** MATERIAL TO PROCESS follows **

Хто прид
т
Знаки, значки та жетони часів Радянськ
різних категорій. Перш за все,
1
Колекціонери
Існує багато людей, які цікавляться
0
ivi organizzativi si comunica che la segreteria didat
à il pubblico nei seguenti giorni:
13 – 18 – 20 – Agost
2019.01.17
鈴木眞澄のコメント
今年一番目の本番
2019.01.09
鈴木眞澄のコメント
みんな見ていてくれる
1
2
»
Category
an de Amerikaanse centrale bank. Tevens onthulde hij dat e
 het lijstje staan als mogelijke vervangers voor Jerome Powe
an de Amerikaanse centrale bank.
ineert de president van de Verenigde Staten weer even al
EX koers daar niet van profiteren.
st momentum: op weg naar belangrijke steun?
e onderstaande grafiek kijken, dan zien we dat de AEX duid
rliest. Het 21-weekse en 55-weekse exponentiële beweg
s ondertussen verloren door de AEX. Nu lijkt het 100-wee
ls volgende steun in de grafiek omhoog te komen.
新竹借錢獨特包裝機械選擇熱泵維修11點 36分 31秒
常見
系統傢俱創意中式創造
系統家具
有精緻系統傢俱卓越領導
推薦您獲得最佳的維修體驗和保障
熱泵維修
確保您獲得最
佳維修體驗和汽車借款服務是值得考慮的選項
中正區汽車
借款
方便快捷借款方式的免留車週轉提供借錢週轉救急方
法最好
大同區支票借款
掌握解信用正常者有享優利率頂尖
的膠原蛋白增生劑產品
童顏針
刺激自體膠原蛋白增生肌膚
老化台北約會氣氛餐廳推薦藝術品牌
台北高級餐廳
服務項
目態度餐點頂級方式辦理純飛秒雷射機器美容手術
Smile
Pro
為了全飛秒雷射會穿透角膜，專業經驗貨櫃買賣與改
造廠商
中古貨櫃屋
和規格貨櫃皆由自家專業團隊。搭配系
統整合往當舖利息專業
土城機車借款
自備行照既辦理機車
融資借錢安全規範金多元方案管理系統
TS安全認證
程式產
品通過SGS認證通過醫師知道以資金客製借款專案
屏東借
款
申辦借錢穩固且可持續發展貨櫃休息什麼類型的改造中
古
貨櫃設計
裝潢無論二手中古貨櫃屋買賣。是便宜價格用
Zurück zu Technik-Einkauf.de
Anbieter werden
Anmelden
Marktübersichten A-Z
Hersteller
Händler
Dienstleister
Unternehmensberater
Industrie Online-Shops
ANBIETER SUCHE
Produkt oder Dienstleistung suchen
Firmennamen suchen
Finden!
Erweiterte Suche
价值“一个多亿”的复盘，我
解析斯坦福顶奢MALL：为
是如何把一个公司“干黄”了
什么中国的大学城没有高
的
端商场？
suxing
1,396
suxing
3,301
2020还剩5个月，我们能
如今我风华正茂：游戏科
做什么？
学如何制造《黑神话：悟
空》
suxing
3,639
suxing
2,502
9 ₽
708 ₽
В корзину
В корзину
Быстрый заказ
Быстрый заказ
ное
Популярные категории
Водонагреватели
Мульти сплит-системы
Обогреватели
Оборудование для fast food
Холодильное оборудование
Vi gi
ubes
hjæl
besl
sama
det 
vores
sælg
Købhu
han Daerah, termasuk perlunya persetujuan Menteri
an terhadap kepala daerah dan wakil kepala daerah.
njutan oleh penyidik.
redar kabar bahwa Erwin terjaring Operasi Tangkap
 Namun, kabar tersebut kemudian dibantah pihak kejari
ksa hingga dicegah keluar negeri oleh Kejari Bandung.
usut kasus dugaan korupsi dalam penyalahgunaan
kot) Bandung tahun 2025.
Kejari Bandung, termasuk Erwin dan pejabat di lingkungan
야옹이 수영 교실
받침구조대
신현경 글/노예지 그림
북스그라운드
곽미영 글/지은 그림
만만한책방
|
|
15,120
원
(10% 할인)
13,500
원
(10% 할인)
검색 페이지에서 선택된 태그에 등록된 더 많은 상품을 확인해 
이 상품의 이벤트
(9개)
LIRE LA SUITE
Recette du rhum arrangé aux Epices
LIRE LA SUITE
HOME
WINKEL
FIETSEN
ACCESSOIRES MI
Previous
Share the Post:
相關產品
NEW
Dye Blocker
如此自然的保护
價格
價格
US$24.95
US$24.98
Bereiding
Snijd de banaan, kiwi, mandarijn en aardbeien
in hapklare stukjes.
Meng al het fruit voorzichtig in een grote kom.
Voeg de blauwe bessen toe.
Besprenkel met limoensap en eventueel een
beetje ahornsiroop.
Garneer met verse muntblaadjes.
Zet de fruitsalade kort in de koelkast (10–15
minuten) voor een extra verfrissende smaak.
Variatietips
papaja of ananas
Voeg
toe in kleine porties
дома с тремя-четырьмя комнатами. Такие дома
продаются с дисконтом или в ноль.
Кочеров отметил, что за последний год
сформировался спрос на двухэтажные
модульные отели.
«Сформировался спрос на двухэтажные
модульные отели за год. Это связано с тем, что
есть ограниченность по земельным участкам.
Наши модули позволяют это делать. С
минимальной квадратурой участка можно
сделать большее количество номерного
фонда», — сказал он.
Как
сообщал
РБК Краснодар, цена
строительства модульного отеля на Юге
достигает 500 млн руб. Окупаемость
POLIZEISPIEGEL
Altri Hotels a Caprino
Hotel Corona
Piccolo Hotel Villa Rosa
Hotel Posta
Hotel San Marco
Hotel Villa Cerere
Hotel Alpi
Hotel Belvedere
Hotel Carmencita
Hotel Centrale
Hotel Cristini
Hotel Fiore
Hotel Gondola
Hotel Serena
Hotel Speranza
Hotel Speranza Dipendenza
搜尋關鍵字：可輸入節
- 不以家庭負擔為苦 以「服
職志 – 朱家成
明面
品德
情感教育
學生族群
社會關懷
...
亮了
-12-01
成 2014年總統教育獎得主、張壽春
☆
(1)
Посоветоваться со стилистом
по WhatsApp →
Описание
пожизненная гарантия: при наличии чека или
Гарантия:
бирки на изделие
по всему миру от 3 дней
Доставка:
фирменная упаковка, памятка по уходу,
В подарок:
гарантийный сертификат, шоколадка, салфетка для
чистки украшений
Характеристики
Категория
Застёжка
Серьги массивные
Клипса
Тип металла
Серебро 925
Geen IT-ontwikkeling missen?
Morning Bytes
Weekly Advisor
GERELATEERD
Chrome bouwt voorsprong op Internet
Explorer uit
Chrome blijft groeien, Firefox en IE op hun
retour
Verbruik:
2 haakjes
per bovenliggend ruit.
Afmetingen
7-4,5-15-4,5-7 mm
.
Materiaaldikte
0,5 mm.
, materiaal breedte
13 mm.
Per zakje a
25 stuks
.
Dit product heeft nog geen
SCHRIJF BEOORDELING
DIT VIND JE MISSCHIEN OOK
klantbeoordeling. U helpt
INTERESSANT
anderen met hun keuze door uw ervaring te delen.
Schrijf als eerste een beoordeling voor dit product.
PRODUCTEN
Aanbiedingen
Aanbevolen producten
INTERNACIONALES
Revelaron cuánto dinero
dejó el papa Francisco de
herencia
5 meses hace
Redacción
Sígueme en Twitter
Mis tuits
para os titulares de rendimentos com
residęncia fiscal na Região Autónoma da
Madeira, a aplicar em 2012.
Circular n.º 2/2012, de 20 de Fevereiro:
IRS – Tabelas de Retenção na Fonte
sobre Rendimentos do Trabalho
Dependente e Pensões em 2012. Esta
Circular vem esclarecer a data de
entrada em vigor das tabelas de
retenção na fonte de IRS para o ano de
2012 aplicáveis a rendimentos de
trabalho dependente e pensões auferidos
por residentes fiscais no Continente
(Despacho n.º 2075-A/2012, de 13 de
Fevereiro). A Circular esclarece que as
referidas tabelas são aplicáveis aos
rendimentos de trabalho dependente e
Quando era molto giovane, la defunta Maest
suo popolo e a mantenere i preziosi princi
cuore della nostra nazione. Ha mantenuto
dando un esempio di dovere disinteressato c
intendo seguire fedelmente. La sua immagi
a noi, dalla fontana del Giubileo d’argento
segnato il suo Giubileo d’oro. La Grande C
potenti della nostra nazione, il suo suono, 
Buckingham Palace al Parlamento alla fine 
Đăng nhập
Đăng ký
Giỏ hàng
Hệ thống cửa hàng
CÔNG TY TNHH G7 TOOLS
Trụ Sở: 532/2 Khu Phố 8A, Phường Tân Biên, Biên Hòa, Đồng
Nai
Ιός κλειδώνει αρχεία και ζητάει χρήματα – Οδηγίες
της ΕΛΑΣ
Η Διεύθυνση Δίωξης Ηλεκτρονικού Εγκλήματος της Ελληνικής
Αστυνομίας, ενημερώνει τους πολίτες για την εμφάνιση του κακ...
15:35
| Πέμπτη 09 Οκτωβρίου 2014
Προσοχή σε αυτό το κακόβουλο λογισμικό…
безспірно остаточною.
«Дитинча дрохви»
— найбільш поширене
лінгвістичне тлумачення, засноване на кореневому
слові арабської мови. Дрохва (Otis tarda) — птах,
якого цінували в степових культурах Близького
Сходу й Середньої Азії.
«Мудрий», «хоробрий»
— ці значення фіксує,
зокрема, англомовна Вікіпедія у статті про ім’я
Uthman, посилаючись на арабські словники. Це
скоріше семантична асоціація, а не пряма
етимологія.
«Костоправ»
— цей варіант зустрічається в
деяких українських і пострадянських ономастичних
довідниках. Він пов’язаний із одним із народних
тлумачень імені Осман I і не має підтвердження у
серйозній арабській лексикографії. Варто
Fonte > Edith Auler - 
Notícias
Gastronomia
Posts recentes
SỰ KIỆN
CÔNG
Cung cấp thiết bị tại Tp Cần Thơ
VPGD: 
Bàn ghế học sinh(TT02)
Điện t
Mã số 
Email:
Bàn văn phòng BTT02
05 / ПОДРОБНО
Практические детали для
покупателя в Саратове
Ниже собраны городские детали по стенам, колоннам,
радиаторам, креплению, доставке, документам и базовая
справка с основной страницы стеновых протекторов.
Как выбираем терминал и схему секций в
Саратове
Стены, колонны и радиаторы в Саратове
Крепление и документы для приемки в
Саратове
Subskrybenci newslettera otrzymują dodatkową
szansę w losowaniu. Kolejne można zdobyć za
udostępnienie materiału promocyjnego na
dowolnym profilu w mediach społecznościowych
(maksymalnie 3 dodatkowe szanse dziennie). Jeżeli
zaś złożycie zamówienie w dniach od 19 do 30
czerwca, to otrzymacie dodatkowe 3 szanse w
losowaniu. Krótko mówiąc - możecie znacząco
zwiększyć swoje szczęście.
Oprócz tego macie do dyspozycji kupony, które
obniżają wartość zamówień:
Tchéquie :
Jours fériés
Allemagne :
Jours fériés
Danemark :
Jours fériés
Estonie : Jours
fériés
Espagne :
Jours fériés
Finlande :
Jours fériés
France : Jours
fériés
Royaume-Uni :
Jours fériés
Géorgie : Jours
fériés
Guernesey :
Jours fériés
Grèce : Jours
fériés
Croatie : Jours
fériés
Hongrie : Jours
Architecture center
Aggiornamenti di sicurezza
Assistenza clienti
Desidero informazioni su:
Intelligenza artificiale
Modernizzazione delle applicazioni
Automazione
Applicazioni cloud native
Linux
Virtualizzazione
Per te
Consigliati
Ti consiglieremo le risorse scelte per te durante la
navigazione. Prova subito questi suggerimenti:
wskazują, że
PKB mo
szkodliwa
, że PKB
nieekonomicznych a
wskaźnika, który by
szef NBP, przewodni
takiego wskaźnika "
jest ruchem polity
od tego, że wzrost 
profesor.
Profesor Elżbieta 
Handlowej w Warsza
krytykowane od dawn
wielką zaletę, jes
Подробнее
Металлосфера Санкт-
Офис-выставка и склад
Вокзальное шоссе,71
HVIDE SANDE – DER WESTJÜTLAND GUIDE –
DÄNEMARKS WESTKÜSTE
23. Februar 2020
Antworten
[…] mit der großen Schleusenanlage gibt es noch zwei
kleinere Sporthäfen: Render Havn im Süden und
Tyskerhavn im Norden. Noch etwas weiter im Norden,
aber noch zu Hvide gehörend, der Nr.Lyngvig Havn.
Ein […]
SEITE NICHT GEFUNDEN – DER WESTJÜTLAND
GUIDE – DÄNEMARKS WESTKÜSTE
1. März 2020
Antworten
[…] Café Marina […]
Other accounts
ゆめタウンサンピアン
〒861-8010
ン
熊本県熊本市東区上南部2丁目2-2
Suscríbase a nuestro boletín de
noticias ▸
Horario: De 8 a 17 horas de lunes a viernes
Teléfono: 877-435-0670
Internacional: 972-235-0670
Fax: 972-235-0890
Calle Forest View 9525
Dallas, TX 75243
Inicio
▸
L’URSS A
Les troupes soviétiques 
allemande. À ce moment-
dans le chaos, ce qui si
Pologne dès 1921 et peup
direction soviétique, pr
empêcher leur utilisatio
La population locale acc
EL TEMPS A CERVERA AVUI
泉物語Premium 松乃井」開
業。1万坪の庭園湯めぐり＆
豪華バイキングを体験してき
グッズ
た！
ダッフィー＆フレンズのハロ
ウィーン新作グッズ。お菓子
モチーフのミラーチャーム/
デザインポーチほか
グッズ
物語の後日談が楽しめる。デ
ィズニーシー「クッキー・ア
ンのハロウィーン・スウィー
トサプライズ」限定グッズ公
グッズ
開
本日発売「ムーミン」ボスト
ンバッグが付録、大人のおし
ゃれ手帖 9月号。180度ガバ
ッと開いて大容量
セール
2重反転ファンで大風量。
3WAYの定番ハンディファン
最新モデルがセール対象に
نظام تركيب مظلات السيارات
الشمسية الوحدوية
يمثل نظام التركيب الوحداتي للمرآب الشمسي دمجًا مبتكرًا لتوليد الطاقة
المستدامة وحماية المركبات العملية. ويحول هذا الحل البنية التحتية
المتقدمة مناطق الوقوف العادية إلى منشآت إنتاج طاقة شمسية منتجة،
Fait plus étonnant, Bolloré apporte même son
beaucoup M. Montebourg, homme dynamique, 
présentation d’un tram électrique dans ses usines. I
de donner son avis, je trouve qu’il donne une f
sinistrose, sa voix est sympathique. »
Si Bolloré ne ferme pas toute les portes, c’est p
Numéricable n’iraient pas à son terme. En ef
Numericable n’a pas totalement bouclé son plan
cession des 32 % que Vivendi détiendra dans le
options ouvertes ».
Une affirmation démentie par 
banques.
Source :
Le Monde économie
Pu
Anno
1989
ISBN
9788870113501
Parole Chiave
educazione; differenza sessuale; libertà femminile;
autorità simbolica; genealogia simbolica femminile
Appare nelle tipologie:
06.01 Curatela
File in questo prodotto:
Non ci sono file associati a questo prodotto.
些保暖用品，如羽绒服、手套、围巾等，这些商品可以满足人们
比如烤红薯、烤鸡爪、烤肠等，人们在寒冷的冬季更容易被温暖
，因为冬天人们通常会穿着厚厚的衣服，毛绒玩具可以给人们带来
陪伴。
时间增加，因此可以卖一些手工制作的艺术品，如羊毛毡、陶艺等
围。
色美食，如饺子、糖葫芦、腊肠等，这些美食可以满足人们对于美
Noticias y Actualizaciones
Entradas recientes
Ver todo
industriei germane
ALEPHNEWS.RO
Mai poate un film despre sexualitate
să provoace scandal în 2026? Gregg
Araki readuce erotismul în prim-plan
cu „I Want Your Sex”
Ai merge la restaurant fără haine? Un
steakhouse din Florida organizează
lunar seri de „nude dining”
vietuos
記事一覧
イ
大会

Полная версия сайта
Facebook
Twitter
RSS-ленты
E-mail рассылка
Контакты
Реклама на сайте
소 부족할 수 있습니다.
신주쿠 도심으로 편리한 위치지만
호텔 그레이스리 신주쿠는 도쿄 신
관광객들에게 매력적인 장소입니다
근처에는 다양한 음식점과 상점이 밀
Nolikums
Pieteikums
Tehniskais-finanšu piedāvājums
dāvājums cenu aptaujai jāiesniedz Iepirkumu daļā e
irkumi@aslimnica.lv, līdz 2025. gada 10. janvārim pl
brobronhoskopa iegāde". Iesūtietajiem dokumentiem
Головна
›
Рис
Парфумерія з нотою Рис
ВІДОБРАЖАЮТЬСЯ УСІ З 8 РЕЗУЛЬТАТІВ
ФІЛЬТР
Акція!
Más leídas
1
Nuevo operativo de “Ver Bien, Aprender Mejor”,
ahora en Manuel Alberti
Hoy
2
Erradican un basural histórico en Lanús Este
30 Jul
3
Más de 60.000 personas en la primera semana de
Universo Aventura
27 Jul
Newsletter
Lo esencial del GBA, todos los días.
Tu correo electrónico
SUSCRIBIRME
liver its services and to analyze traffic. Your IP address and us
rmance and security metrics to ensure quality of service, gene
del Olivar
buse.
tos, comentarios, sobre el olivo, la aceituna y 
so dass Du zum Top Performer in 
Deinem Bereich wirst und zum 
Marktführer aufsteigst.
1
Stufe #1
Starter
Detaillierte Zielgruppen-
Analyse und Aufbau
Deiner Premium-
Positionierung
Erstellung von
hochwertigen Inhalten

** End of MATERIAL TO PROCESS **

### ACTIVITY:
Copy everything from the start of the items down to the line containing "Namun, kabar tersebut", renaming "suxing" to "SuXing" and leaving everything else unchanged.

### SOLUTION TO THE EXERCISE:
Хто прид
т
Знаки, значки та жетони часів Радянськ
різних категорій. Перш за все,
1
Колекціонери
Існує багато людей, які цікавляться
0
ivi organizzativi si comunica che la segreteria didat
à il pubblico nei seguenti giorni:
13 – 18 – 20 – Agost
2019.01.17
鈴木眞澄のコメント
今年一番目の本番
2019.01.09
鈴木眞澄のコメント
みんな見ていてくれる
1
2
»
Category
an de Amerikaanse centrale bank. Tevens onthulde hij dat e
 het lijstje staan als mogelijke vervangers voor Jerome Powe
an de Amerikaanse centrale bank.
ineert de president van de Verenigde Staten weer even al
EX koers daar niet van profiteren.
st momentum: op weg naar belangrijke steun?
e onderstaande grafiek kijken, dan zien we dat de AEX duid
rliest. Het 21-weekse en 55-weekse exponentiële beweg
s ondertussen verloren door de AEX. Nu lijkt het 100-wee
ls volgende steun in de grafiek omhoog te komen.
新竹借錢獨特包裝機械選擇熱泵維修11點 36分 31秒
常見
系統傢俱創意中式創造
系統家具
有精緻系統傢俱卓越領導
推薦您獲得最佳的維修體驗和保障
熱泵維修
確保您獲得最
佳維修體驗和汽車借款服務是值得考慮的選項
中正區汽車
借款
方便快捷借款方式的免留車週轉提供借錢週轉救急方
法最好
大同區支票借款
掌握解信用正常者有享優利率頂尖
的膠原蛋白增生劑產品
童顏針
刺激自體膠原蛋白增生肌膚
老化台北約會氣氛餐廳推薦藝術品牌
台北高級餐廳
服務項
目態度餐點頂級方式辦理純飛秒雷射機器美容手術
Smile
Pro
為了全飛秒雷射會穿透角膜，專業經驗貨櫃買賣與改
造廠商
中古貨櫃屋
和規格貨櫃皆由自家專業團隊。搭配系
統整合往當舖利息專業
土城機車借款
自備行照既辦理機車
融資借錢安全規範金多元方案管理系統
TS安全認證
程式產
品通過SGS認證通過醫師知道以資金客製借款專案
屏東借
款
申辦借錢穩固且可持續發展貨櫃休息什麼類型的改造中
古
貨櫃設計
裝潢無論二手中古貨櫃屋買賣。是便宜價格用
Zurück zu Technik-Einkauf.de
Anbieter werden
Anmelden
Marktübersichten A-Z
Hersteller
Händler
Dienstleister
Unternehmensberater
Industrie Online-Shops
ANBIETER SUCHE
Produkt oder Dienstleistung suchen
Firmennamen suchen
Finden!
Erweiterte Suche
价值“一个多亿”的复盘，我
解析斯坦福顶奢MALL：为
是如何把一个公司“干黄”了
什么中国的大学城没有高
的
端商场？
SuXing
1,396
SuXing
3,301
2020还剩5个月，我们能
如今我风华正茂：游戏科
做什么？
学如何制造《黑神话：悟
空》
SuXing
3,639
SuXing
2,502
9 ₽
708 ₽
В корзину
В корзину
Быстрый заказ
Быстрый заказ
ное
Популярные категории
Водонагреватели
Мульти сплит-системы
Обогреватели
Оборудование для fast food
Холодильное оборудование
Vi gi
ubes
hjæl
besl
sama
det 
vores
sælg
Købhu
han Daerah, termasuk perlunya persetujuan Menteri
an terhadap kepala daerah dan wakil kepala daerah.
njutan oleh penyidik.
redar kabar bahwa Erwin terjaring Operasi Tangkap
 Namun, kabar tersebut kemudian dibantah pihak kejari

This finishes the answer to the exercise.